From D'Amico DJ, Goldberg MF, Hudson H, et al: Anecortave acetate as monotherapy for treatment of subfoveal neovascularization in age-related macular degeneration: twelve-month clinical outcomes. Ophthalmology 2003; 110:2372-2383; discussion 2384-2375.

 

 

The development of sustained-release delivery platforms for intra vitreal or transcleral administration will provide an increased level of safety and perhaps also efficacy as long-term, continuous levels of therapeutic agents will be achieved. A fluocinolone acetonide implant (Retisert, Bausch and Lomb, Inc.) is currently available for the treatment of chronic, noninfectious posterior uveitis,[93] and injectable forms of both fluocinolone and dexamethasone intravitreal implants are currently being investigated in clinical trials. The transcleral delivery of pegaptanib via poly(lactic-co-glycolic)acid (PLGA) microspheres has been studied in a rabbit model.[94] Biomechanical devicesfor transscleral delivery are also under development. These types of delivery methods may also allow for multiple pharmacologic agents to be delivered simultaneously, easily enabling combination therapy.

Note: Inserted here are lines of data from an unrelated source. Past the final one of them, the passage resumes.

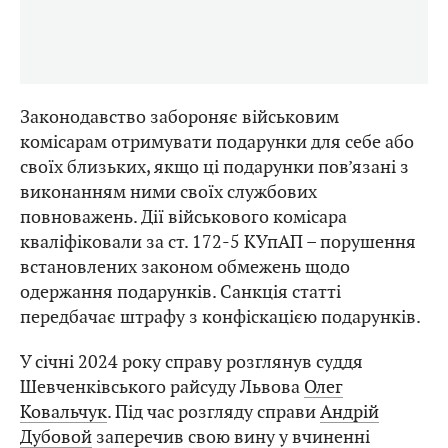
Законодавство забороняє військовим
комісарам отримувати подарунки для себе або
своїх близьких, якщо ці подарунки пов’язані з
виконанням ними своїх службових
повноважень. Дії військового комісара
кваліфіковали за ст. 172-5 КУпАП – порушення
встановлених законом обмежень щодо
одержання подарунків. Санкція статті
передбачає штрафу з конфіскацією подарунків.
У січні 2024 року справу розглянув суддя
Шевченківського райсуду Львова
Олег
Ковальчук
. Під час розгляду справи
Андрій
Дубовой
заперечив свою вину у вчиненні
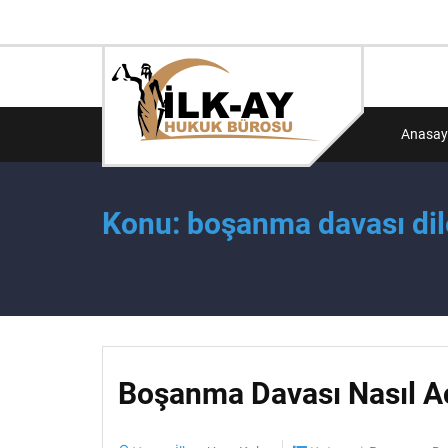
Anasay
Konu: boşanma davası dile
Boşanma Davası Nasıl Aç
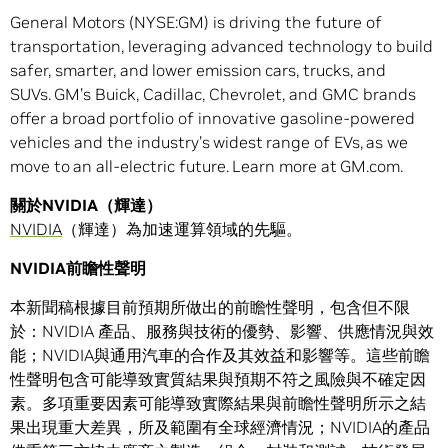
General Motors (NYSE:GM) is driving the future of
transportation, leveraging advanced technology to build
safer, smarter, and lower emission cars, trucks, and
SUVs. GM’s Buick, Cadillac, Chevrolet, and GMC brands
offer a broad portfolio of innovative gasoline-powered
vehicles and the industry’s widest range of EVs, as we
move to an all-electric future. Learn more at GM.com.
關於NVIDIA（輝達）
NVIDIA
（輝達）為加速運算領域的先驅。
NVIDIA前瞻性聲明
本新聞稿根據目前預期所做出的前瞻性聲明，包含但不限
於：NVIDIA 產品、服務與技術的優勢、影響、供應情況與效
能；NVIDIA與通用汽車的合作及其效益和影響等。這些前瞻
性聲明包含可能導致實質結果與預期不符之風險與不確定因
素。多項重要因素可能導致實際結果與前瞻性聲明所示之結
果出現重大差異，所及範圍有全球經濟情況；NVIDIA的產品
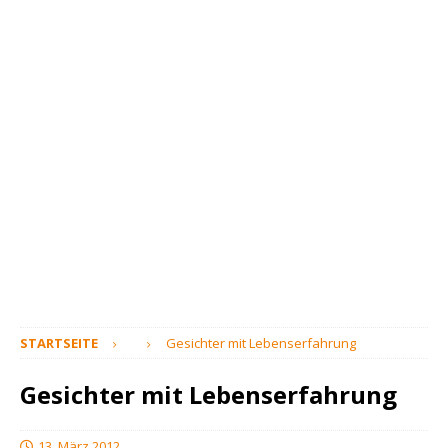
STARTSEITE
Gesichter mit Lebenserfahrung
Gesichter mit Lebenserfahrung
13. März 2012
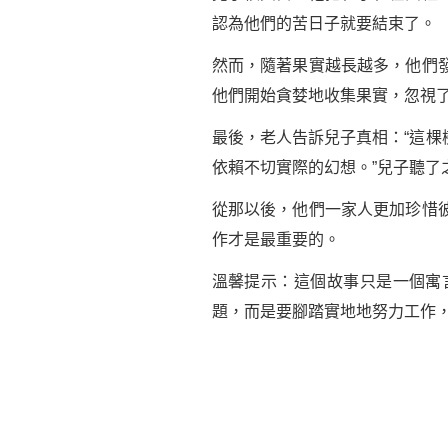
認為他們的苦日子就要結束了。
然而，隨著果實越長越多，他們
他們開始貪婪地收集果實，忽視
最後，老人告訴兒子真相：“這
依賴不切實際的幻想。”兒子聽
從那以後，他們一家人更加珍惜
作才是最重要的。
溫馨提示：這個故事只是一個寓
題，而是要腳踏實地地努力工作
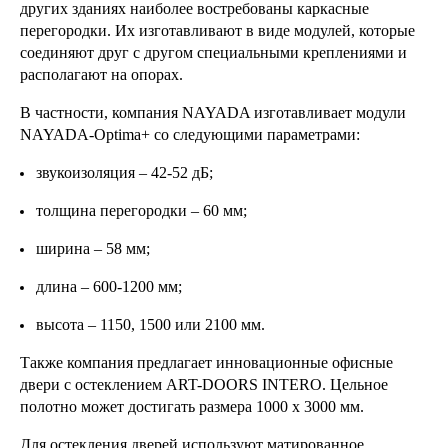
других зданиях наиболее востребованы каркасные
перегородки. Их изготавливают в виде модулей, которые
соединяют друг с другом специальными креплениями и
располагают на опорах.
В частности, компания NAYADA изготавливает модули
NAYADA-Optima+ со следующими параметрами:
звукоизоляция – 42-52 дБ;
толщина перегородки – 60 мм;
ширина – 58 мм;
длина – 600-1200 мм;
высота – 1150, 1500 или 2100 мм.
Также компания предлагает инновационные офисные
двери с остеклением ART-DOORS INTERO. Цельное
полотно может достигать размера 1000 х 3000 мм.
Для остекления дверей используют матированное,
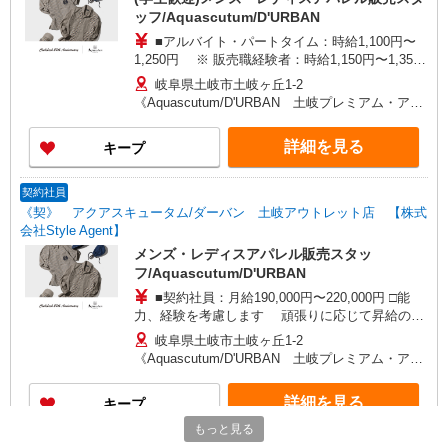
ッフ/Aquascutum/D'URBAN
■アルバイト・パートタイム：時給1,100円〜
1,250円 ※ 販売職経験者：時給1,150円〜1,350
円 □能力、経験を考慮します 頑張りに応じて昇
岐阜県土岐市土岐ヶ丘1-2
給の可能性あり □別途交通費全額支給
《Aquascutum/D'URBAN 土岐プレミアム・アウ
トレット店》
詳細を見る
キープ
契約社員
《契》 アクアスキュータム/ダーバン 土岐アウトレット店 【株式
会社Style Agent】
メンズ・レディスアパレル販売スタッ
フ/Aquascutum/D'URBAN
■契約社員：月給190,000円〜220,000円 □能
力、経験を考慮します 頑張りに応じて昇給の可
能性あり □別途交通費全額支給 □役職任用時、各
岐阜県土岐市土岐ヶ丘1-2
種手当あり □アルバイト・パートタイムスタッフ
《Aquascutum/D'URBAN 土岐プレミアム・アウ
(時給1,100円〜1,350円)同時募集中！ ・1日あたり
トレット店》
実働6.5時間〜最大7.5時間(別途休憩あり)×週3日か
詳細を見る
キープ
ら相談OK！
もっと見る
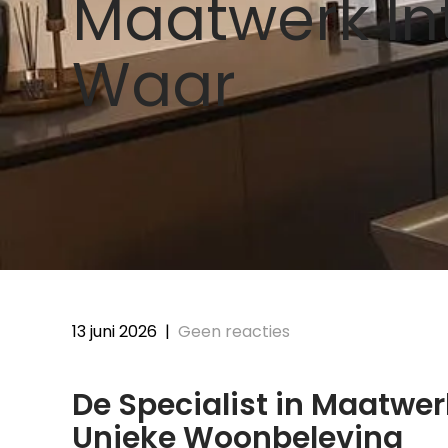
Maatwerk In
Waar
13 juni 2026
|
Geen reacties
De Specialist in Maatwerk
Unieke Woonbeleving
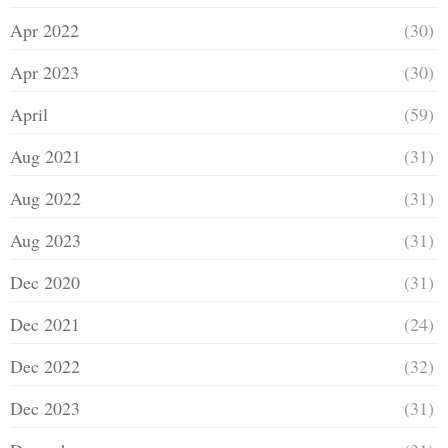
Apr 2022
(30)
Apr 2023
(30)
April
(59)
Aug 2021
(31)
Aug 2022
(31)
Aug 2023
(31)
Dec 2020
(31)
Dec 2021
(24)
Dec 2022
(32)
Dec 2023
(31)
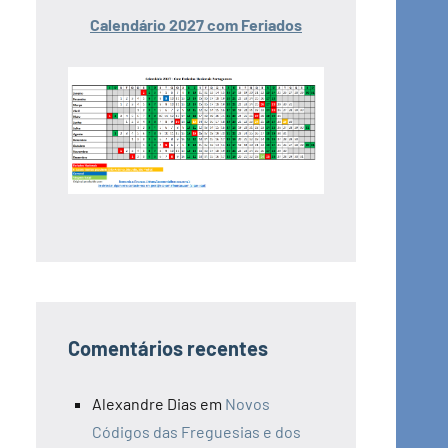
Calendário 2027 com Feriados
Comentários recentes
Alexandre Dias
em
Novos
Códigos das Freguesias e dos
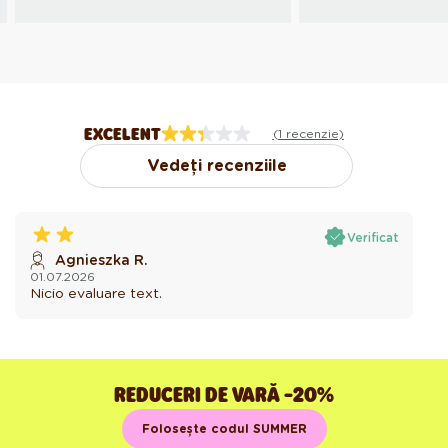
EXCELENT
(1 recenzie)
Vedeți recenziile
Verificat
Agnieszka R.
01.07.2026
Nicio evaluare text.
REDUCERI DE VARĂ -20%
Folosește codul SUMMER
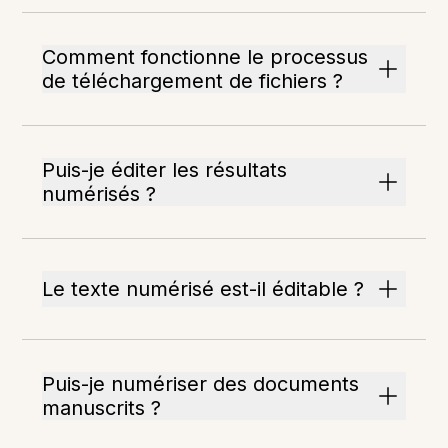
Comment fonctionne le processus
de téléchargement de fichiers ?
Puis-je éditer les résultats
numérisés ?
Le texte numérisé est-il éditable ?
Puis-je numériser des documents
manuscrits ?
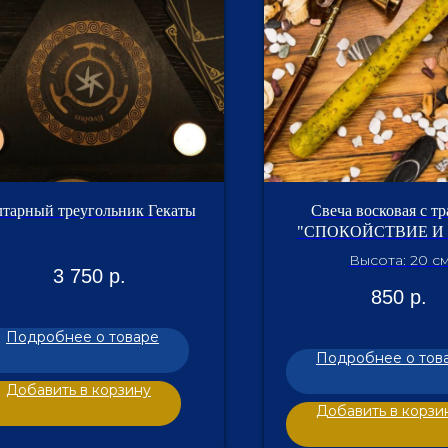
тарный треугольник Гекаты
Свеча восковая с т
"СПОКОЙСТВИЕ И
Высота: 20 с
3 750
р.
850
р.
Подробнее о товаре
Подробнее о тов
Добавить в корзину
Добавить в корзи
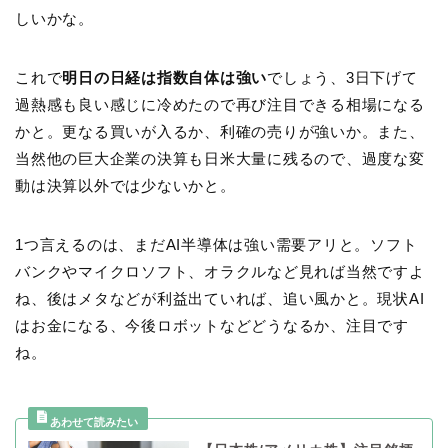
しいかな。
これで
明日の日経は指数自体は強い
でしょう、3日下げて
過熱感も良い感じに冷めたので再び注目できる相場になる
かと。更なる買いが入るか、利確の売りが強いか。また、
当然他の巨大企業の決算も日米大量に残るので、過度な変
動は決算以外では少ないかと。
1つ言えるのは、まだAI半導体は強い需要アリと。ソフト
バンクやマイクロソフト、オラクルなど見れば当然ですよ
ね、後はメタなどが利益出ていれば、追い風かと。現状AI
はお金になる、今後ロボットなどどうなるか、注目です
ね。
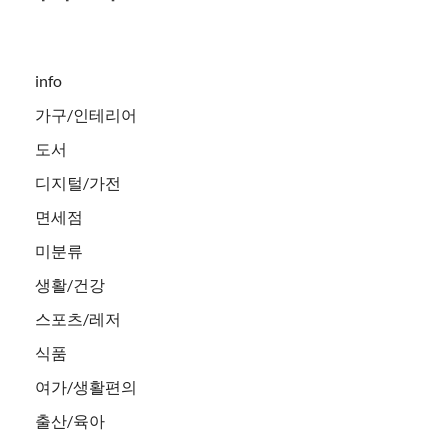
info
가구/인테리어
도서
디지털/가전
면세점
미분류
생활/건강
스포츠/레저
식품
여가/생활편의
출산/육아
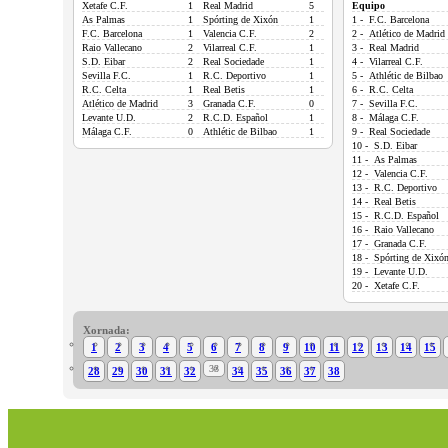
Xetafe C.F.
1
Real Madrid
5
Equipo
As Palmas
1
Spórting de Xixón
1
1 - F.C. Barcelona
F.C. Barcelona
1
Valencia C.F.
2
2 - Atlético de Madrid
Raio Vallecano
2
Vilarreal C.F.
1
3 - Real Madrid
S.D. Eibar
2
Real Sociedade
1
4 - Vilarreal C.F.
Sevilla F.C.
1
R.C. Deportivo
1
5 - Athlétic de Bilbao
R.C. Celta
1
Real Betis
1
6 - R.C. Celta
Atlético de Madrid
3
Granada C.F.
0
7 - Sevilla F.C.
Levante U.D.
2
R.C.D. Español
1
8 - Málaga C.F.
Málaga C.F.
0
Athlétic de Bilbao
1
9 - Real Sociedade
10 - S.D. Eibar
11 - As Palmas
12 - Valencia C.F.
13 - R.C. Deportivo
14 - Real Betis
15 - R.C.D. Español
16 - Raio Vallecano
17 - Granada C.F.
18 - Spórting de Xixó
19 - Levante U.D.
20 - Xetafe C.F.
Xornada:
1
2
3
4
5
6
7
8
9
10
11
12
13
14
15
33
28
29
30
31
32
34
35
36
37
38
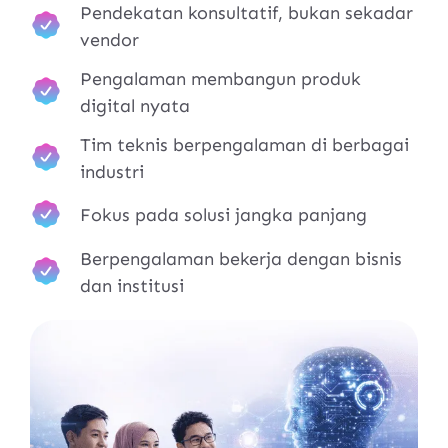
Pendekatan konsultatif, bukan sekadar
vendor
Pengalaman membangun produk
digital nyata
Tim teknis berpengalaman di berbagai
industri
Fokus pada solusi jangka panjang
Berpengalaman bekerja dengan bisnis
dan institusi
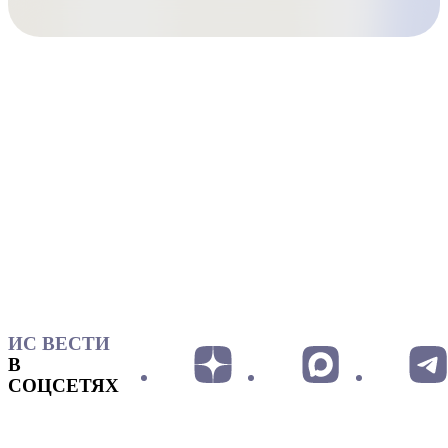
ИС ВЕСТИ
В
СОЦСЕТЯХ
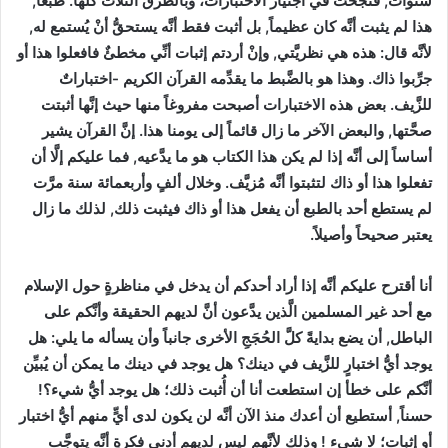
سنوات, فنَجَحَتْ في اجتياز الاختبارات، وبالطُّرق الثَّلاث كلِّها. طبعاً,
هذا لم يثبت أنَّه كان عظيماً, بل أثبت فقط أنَّه يستحقُّ أنْ يُستمع له,
لأنَّه قال: هذه هي نظريَّتي, وإنْ أردتم إثبات أنِّي مخطئٌ فافعلوا هذا أو
جرِّبوا ذاك. وهذا هو بالضَّبط ما يقدِّمه القرآن الكريم -اختباراتٌ
للزَّيف. بعض هذه الاختبارات أصبحت مفروغاً منها حيث إنَّها أثبتت
صحَّتها, والبعض الآخر ما زال قائماً إلى يومنا هذا. إنَّ القرآن يشير
أساساً إلى أنَّه إذا لم يكن هذا الكتاب هو ما يدَّعيه, فما عليكم إلَّا أن
تفعلوا هذا أو ذاك لتثبتوا أنَّه مُزيَّف. وخلال ألفٍ وأربعمائة سنة مرَّت
لم يستطع أحد بالطبع أن يفعل هذا أو ذاك فيثبت ذلك, لذلك ما زال
يعتبر صحيحاً وأصيلاً.
أنا أقترح عليكم أنَّه إذا أراد أحدكم أن يدخل في مناظرةٍ حول الإسلام
مع أحد غير المسلمين الَّذين يدَّعون أنَّ لديهم الحقيقة وأنَّكم على
الباطل, أن يضع بدايةً كلَّ الحُجَجِ الأخرى جانباً وأن يسأله ما يلي: هل
يوجد أيُّ اختبارٍ للزَّيف في دينك؟ هل يوجد في دينك ما يمكن أن يُبيِّن
أنَّكم على خطأ إن استطعت أنا أن أُثبت ذلك؛ هل يوجد أيُّ شيء؟!
حسناً, أستطيع أن أعدك منذ الآن أنَّه لن يكون لدى أيٍّ منهم أيُّ اختبار
أو إثبات؛ لا شيء ! وذلك لأنَّهم ليس لديهم أدنى فكرةٍ أنَّه يتوجَّب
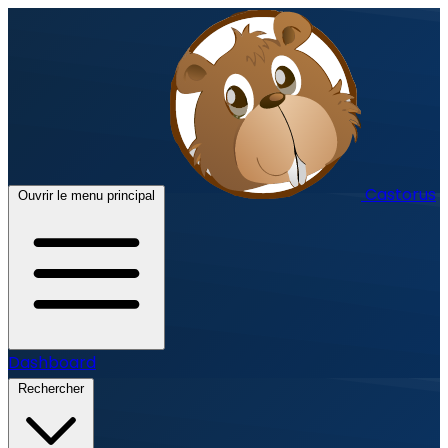
Castorus
Ouvrir le menu principal
Dashboard
Rechercher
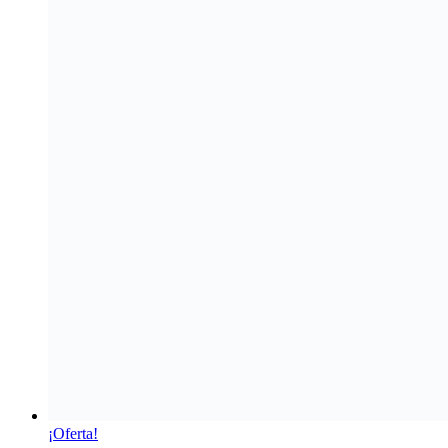
¡Oferta!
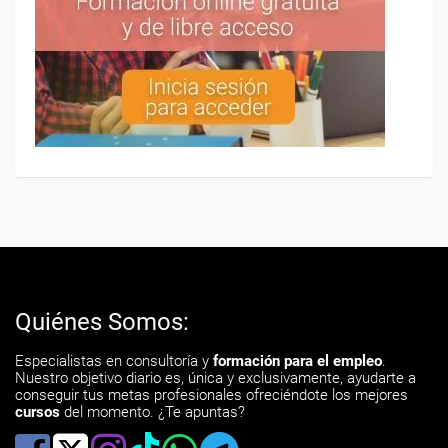
Quiénes Somos:
Especialistas en consultoría y
formación para el empleo
.
Nuestro objetivo diario es, única y exclusivamente, ayudarte a
conseguir tus metas profesionales ofreciéndote los mejores
cursos
del momento. ¿Te apuntas?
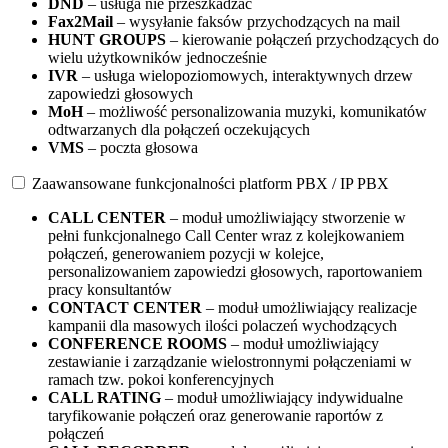
DND
– usługa nie przeszkadzać
Fax2Mail
– wysyłanie faksów przychodzących na mail
HUNT GROUPS
– kierowanie połączeń przychodzących do
wielu użytkowników jednocześnie
IVR
– usługa wielopoziomowych, interaktywnych drzew
zapowiedzi głosowych
MoH
– możliwość personalizowania muzyki, komunikatów
odtwarzanych dla połączeń oczekujących
VMS
– poczta głosowa
Zaawansowane funkcjonalności platform PBX / IP PBX
CALL CENTER
– moduł umożliwiający stworzenie w
pełni funkcjonalnego Call Center wraz z kolejkowaniem
połączeń, generowaniem pozycji w kolejce,
personalizowaniem zapowiedzi głosowych, raportowaniem
pracy konsultantów
CONTACT CENTER
– moduł umożliwiający realizacje
kampanii dla masowych ilości polaczeń wychodzących
CONFERENCE ROOMS
– moduł umożliwiający
zestawianie i zarządzanie wielostronnymi połączeniami w
ramach tzw. pokoi konferencyjnych
CALL RATING
– moduł umożliwiający indywidualne
taryfikowanie połączeń oraz generowanie raportów z
połączeń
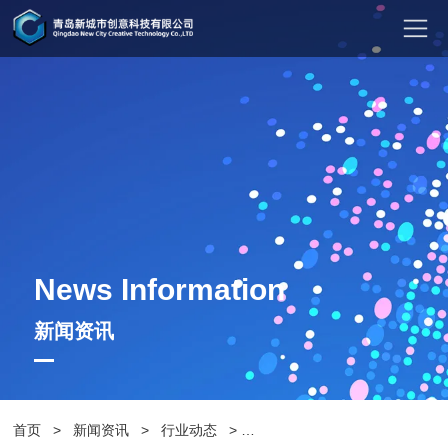
News Information
新闻资讯
首页
>
新闻资讯
>
行业动态
>
购买垃圾桶是应该注意些什么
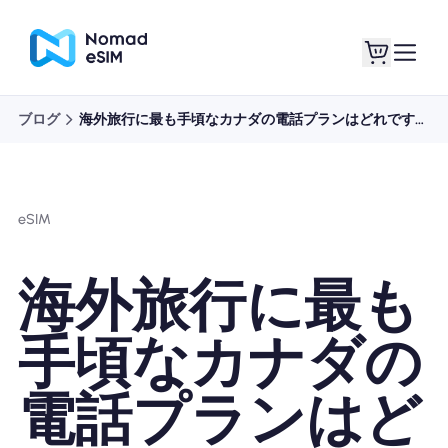
ブログ
海外旅行に最も手頃なカナダの電話プランはどれですか?
ログイン / サイン
私のeSIM
アップ
eSIM
海外旅行に最も
ショッププラン
手頃なカナダの
電話プランはど
eSIMについて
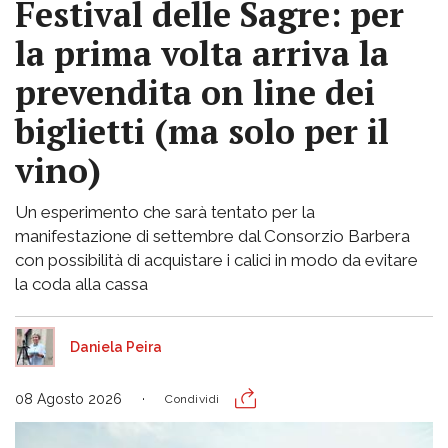
Festival delle Sagre: per
la prima volta arriva la
prevendita on line dei
biglietti (ma solo per il
vino)
Un esperimento che sarà tentato per la
manifestazione di settembre dal Consorzio Barbera
con possibilità di acquistare i calici in modo da evitare
la coda alla cassa
Daniela Peira
08 Agosto 2026
Condividi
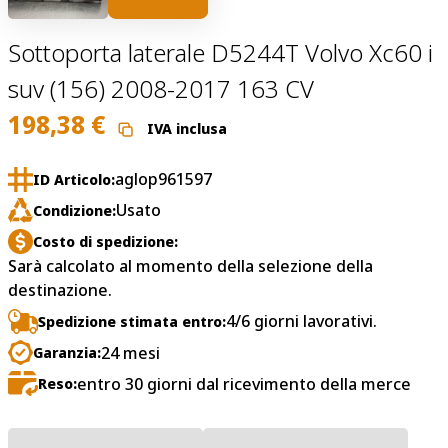
Sottoporta laterale D5244T Volvo Xc60 i
suv (156) 2008-2017 163 CV
198,38
€
IVA inclusa
aglop961597
ID Articolo:
Usato
Condizione:
Costo di spedizione:
Sarà calcolato al momento della selezione della
destinazione.
4/6 giorni lavorativi.
Spedizione stimata entro:
24 mesi
Garanzia:
entro 30 giorni dal ricevimento della merce
Reso:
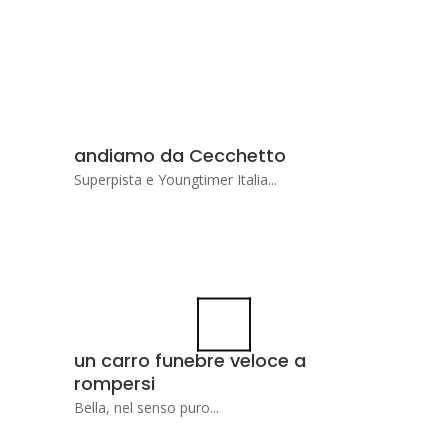
andiamo da Cecchetto
Superpista e Youngtimer Italia...
un carro funebre veloce a
rompersi
Bella, nel senso puro...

The future of pharmacologic therapy for AMD appears promising. An array of drugs is in development and in ongoing clinical trials. Our therapeutic approach will likely become multifaceted as treatment options increase, and combinations of various agents lead to offer improved visual outcomes. The identification and treatment of patients at highest risk for vision loss early in the disease process is a goal that may be realized soon. Continued progress in the understanding and management of macular degeneration will one day reduce the blinding impact of this disease.